- [TASK PROMPT]:
From the listing below, collect every line that contains the string "quando" and copy each such line in full. Case counts.

- [INFORMATION]:
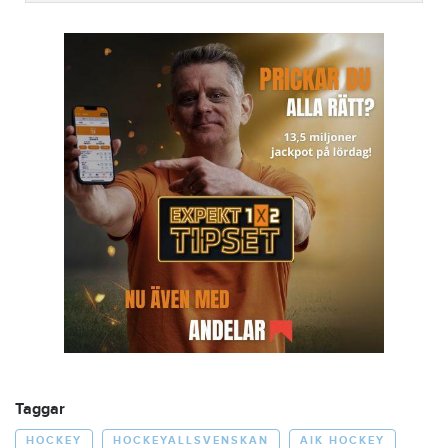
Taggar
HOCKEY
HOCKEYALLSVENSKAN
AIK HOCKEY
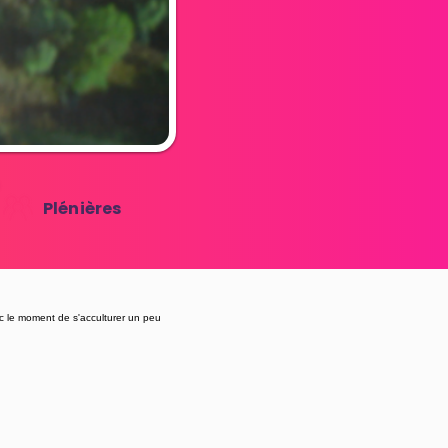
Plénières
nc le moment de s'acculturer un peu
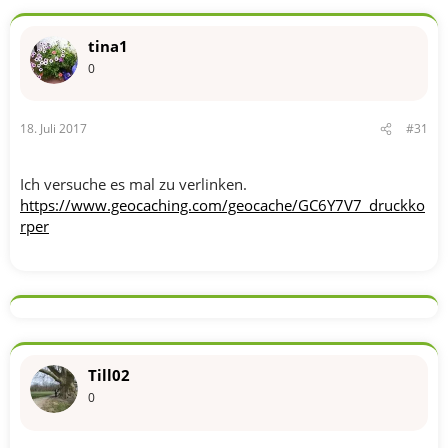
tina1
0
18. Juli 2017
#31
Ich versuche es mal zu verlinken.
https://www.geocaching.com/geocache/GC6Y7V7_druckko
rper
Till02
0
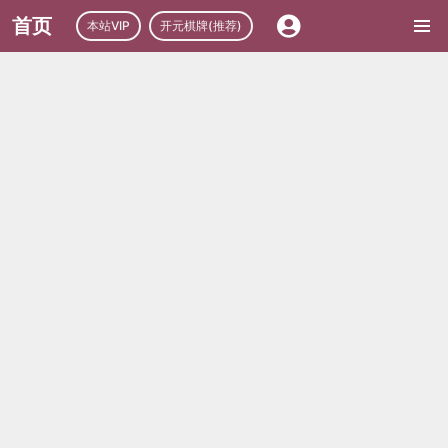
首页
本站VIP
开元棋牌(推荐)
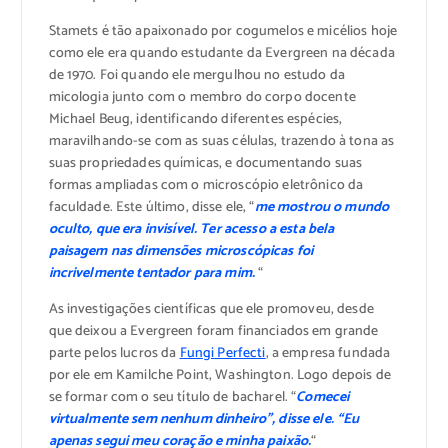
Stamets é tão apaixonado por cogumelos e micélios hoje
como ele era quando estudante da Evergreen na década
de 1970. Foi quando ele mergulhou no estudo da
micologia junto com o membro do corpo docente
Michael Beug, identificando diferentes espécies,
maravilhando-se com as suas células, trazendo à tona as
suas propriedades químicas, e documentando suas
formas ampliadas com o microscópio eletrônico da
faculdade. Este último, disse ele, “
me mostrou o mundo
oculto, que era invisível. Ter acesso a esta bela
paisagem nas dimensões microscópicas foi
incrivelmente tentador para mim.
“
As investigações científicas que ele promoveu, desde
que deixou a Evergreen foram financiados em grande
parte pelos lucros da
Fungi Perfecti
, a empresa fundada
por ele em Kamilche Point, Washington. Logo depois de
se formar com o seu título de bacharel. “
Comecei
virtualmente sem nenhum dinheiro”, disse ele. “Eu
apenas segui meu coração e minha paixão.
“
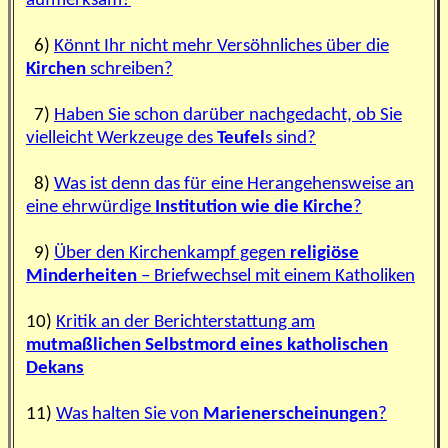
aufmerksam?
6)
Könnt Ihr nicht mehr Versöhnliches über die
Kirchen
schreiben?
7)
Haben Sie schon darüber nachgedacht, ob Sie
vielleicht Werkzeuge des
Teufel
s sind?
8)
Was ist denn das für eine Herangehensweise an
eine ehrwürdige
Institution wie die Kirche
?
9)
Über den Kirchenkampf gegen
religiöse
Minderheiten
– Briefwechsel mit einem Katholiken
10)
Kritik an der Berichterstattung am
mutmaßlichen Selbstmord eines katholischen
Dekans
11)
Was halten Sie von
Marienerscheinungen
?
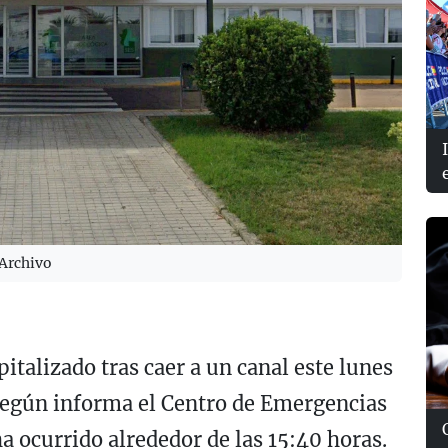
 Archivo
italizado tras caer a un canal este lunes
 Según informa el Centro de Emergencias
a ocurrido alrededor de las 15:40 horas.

- [OUTPUT FOR THIS EXERCISE]:
como ele era quando estudante da Evergreen na década
de 1970. Foi quando ele mergulhou no estudo da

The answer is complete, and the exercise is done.